Land use conflicts necessitate integrated policy

News Published 29 Mar 2011 Last modified 21 Jun 2016
2 min read
Demand for land in Europe is high. Food and biomass production, housing, infrastructure and recreation all compete for space, with impacts on our climate, biodiversity and ecosystem services. In a recent assessment, the European Environment Agency (EEA) analyses land use change in Europe, concluding that we need an integrated policy approach based on reliable data to balance sectoral demands and manage land sustainably.

The land use assessment published as a part of the EEA's flagship report The European environment – state and outlook 2010 (SOER 2010) covers 36 European countries and a total area of 5.42 million km2

It shows that the spread of urban areas and transport infrastructure has been accelerating. Artificial land cover increased by 3.4 % in Europe in the period 2000–2006, by far the largest proportional increase in all land use categories. 

Contrastingly, farmland is decreasing in terms of area but is often managed more intensively, partly due to growing demand for bio-energy crops. Wetlands and biodiversity-rich natural and semi-natural areas also continue to decline, although at a slower rate than observed in the period 1990–2000.

Land use changes in Europe have significant environmental implications, including polluting soil and water, and releasing carbon dioxide and other greenhouse gases. Landscape fragmentation and habitat destruction exert strong pressures on biodiversity.

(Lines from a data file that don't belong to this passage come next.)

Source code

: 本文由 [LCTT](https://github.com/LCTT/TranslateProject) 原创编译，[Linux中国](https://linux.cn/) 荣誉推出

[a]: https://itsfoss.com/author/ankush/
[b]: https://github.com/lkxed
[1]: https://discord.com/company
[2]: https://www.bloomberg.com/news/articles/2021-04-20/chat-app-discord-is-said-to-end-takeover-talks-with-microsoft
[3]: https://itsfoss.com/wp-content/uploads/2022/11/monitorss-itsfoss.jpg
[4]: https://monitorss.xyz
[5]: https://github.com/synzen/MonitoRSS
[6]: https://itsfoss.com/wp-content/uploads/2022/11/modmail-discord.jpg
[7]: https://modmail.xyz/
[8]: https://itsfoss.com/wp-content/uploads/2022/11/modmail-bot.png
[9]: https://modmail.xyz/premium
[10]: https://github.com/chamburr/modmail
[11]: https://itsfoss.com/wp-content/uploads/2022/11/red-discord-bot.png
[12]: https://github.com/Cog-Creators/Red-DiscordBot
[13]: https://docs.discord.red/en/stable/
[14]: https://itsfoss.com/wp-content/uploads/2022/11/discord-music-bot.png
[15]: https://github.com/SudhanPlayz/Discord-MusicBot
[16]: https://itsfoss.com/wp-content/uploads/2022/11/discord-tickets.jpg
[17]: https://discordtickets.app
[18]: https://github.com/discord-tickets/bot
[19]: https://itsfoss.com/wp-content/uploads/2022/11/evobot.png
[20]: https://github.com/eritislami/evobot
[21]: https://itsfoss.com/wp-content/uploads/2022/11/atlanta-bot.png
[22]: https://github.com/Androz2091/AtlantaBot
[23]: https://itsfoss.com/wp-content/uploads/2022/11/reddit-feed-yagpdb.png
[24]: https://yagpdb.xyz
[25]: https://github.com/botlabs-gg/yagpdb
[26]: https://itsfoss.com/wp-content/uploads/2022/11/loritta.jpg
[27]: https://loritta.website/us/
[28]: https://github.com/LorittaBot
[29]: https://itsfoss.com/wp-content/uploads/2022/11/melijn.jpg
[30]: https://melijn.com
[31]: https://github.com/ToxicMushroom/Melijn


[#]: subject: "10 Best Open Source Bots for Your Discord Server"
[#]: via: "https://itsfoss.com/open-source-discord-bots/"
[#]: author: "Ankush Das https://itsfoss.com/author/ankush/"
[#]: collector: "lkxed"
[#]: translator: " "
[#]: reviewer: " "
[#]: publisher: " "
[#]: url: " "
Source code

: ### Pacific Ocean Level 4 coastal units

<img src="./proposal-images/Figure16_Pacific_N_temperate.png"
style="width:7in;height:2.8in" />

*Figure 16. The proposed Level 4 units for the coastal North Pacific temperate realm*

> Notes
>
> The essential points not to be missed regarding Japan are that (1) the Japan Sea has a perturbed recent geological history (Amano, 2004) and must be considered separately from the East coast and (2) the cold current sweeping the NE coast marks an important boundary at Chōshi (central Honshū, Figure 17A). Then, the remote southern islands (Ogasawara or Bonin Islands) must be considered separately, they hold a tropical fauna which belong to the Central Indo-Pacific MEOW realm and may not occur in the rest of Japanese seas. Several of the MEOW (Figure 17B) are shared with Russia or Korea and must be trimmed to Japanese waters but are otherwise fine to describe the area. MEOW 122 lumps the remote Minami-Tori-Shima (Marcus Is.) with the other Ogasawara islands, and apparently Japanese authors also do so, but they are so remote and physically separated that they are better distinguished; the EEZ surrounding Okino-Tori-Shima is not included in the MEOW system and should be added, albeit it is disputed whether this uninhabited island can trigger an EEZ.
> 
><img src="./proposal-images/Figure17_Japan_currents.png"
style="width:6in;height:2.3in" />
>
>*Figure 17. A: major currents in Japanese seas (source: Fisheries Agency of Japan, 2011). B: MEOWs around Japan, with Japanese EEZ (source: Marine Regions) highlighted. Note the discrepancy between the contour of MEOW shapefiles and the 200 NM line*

Decisions about land use involve trade-offs between diverse sectoral interests, including industry, transport, mining, agriculture and forestry. Managing these trade-offs in a way that maximises society’s wellbeing — both today and in the years ahead — requires an integrated policy approach incorporating environmental considerations.

Of course, designing and implementing an integrated policy approach is impossible without accurate information, including accessible data on land cover and analysis of land use changes. The EEA provides a range of tools for this purpose.

New and updated tools for land use analysis

  • Corine Land Cover 2006 is a family of products based on satellite imagery. Launched in 2010, this land cover inventory includes 44 different land cover classes and presents changes between the years 2000 and 2006.
  • On 29 March 2011, the EEA published 36 land cover country analyses based on CLC 2006 data. Each of the country reports provides graphs and maps that characterise land cover changes concisely.
  • The expansion of residential areas and construction sites is the main reason for the increase in urban land coverage in Europe. A new land take assessment published in February 2011 shows that the annual land take in 36 European countries was 111 788 ha/year in the period 2000–2006.
  • The Urban Atlas provides comparable land use and land cover data for more than 300 major cities in Europe. The city data are also displayed as maps in a viewer, which will be improved gradually to include all major EU cities by the end of 2011.
  • The main purpose of land cover accounts is to understand changes over time. The land accounts data viewer 2000–2006 allows users to display and download land cover statistics derived from the land accounts methodology.